Эх, время-времечкоКуда катится!Кто не пьет, не…,После схватится!

Словно стыдясь подвернувшегося крепкого словца, он оглянулся и, не обнаружив никого возле себя, махнул рукой и по давно заведенному распорядку первым делом заспешил в глубь двора, где возле поливника, как журавль на одной ноге, торчала колодезная соха с гнутой перекладиной наверху. Хоть и сетовал Чекмень на старость, но на здоровье ему было грех жаловаться. Может, этому способствовало относительное спокойствие ко всем передрягам жизни. Может, оттого, что всю жизнь любил всякую горечь – лук, чеснок, хрен, редьку, горчицу. А может, Бог давал здоровье за пожизненный физический труд, а может – по его словам – он «задубел» от «домашней зарядки» – ежедневное закаливание, к которому пристрастился в далекие годы солдатской службы. Бывало, зимой, пугая бабку и удивляя соседей, он по утрам босиком ходил по снегу, им же обтирался; летом, проснувшись, взял в привычку всегда обливаться ведром-другим колодезной воды, – правда, вот уже несколько лет он ограничивался обтиранием мокрой тряпкой, но все равно и этот метод давал такой положительный заряд бодрости, душевной и физической легкости на весь день, что без этого свою жизнь дед и представить не мог. Вот и теперь скрипучим журавцом достал ведро холодной воды, фыркая, умылся, обтер руки, грудь, поплескал на лысину, шею, спину. Бросалось в глаза, что в его все еще крупной, ладной, выше среднего роста фигуре не было ни сухости, ни грузности, свойственных старикам его возраста. После этого ручником тщательно обтерся, надел навыпуск рубаху, подпоясал ее обрывком бельевой веревки, полуобломанным гребешком расчесал бороду и остатки волос за ушами, надвинул защитный, сильно поношенный картуз и опять взял в руки костыль. Высокий, прямой, представительный, с белой, окладистой бородой, белыми, прокуренными усами, как два птичьих крыла, бровями, крестиком на шейном гайтане, он резким – в профиль и анфас – ликом являл собой благообразную патриархальность, и не зря: схожесть с библейскими пророками, умение высказать умную мысль, при случае ввернуть шутку вызывали в людях потаенное уважение, граничащее с оттенком затаенной робости.
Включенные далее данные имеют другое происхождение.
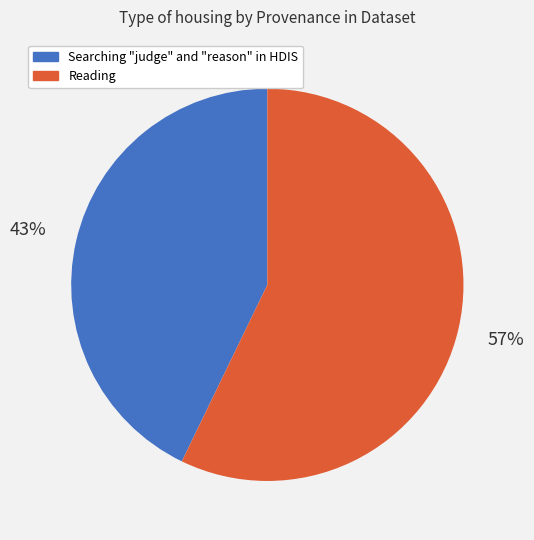

Do Searching "judge" and "reason" in HDIS and Reading together represent more than half of the pie?

Yes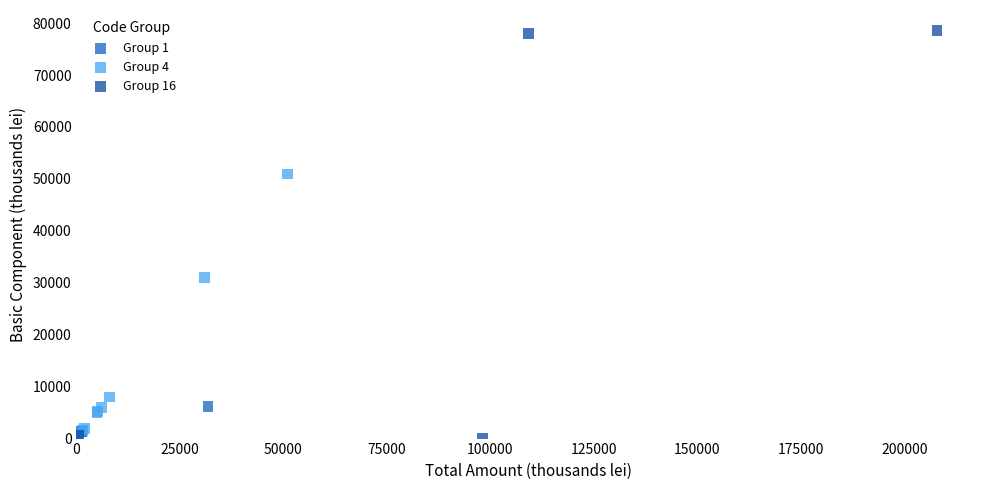

Which series has the widest spread of Y values?

Group 16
Повесив ручник сушиться на сливину, Чекмень по тому же неписаному, давно сложившемуся распорядку занялся своими домашними обязанностями – они были не ахти какими, но дед считал их «мужскими» и давно уж не доверял никому. Первым делом еле докликался отпускаемого с цепи на ночь кобелишку, которого бабка звала Явриком, а он величал его больше Пустозвоном. И последняя кличка соответствовала как нельзя более кстати. Это был маленький, кудлатый, неопределенной масти, вечно в репьях шарчонок, который – даже на удивление сельчан – отличался чудными странностями: он всегда забывал охранять подворье и целыми ночами как угорелый мог носиться по хутору; ему все люди были «свои», и если кто кидал косточку или хлебную корочку – за это готов был весь день ходить заследом или лежать на спине и вилять хвостом, пока не надоест; часами, пока не охрипнет, мог скулить пронзительным альтом или перебрехиваться с другими собаками, тявкать на солнышко, звезды, птиц и даже на свою тень. В таких случаях, не стесняясь резких эпитетов, дед шумел: «Смени пластинку, балабон и пустозвон! У-у, шмакодявка, рога присадить – был бы чертик настоящий! Ликвидирую, как врага народа!»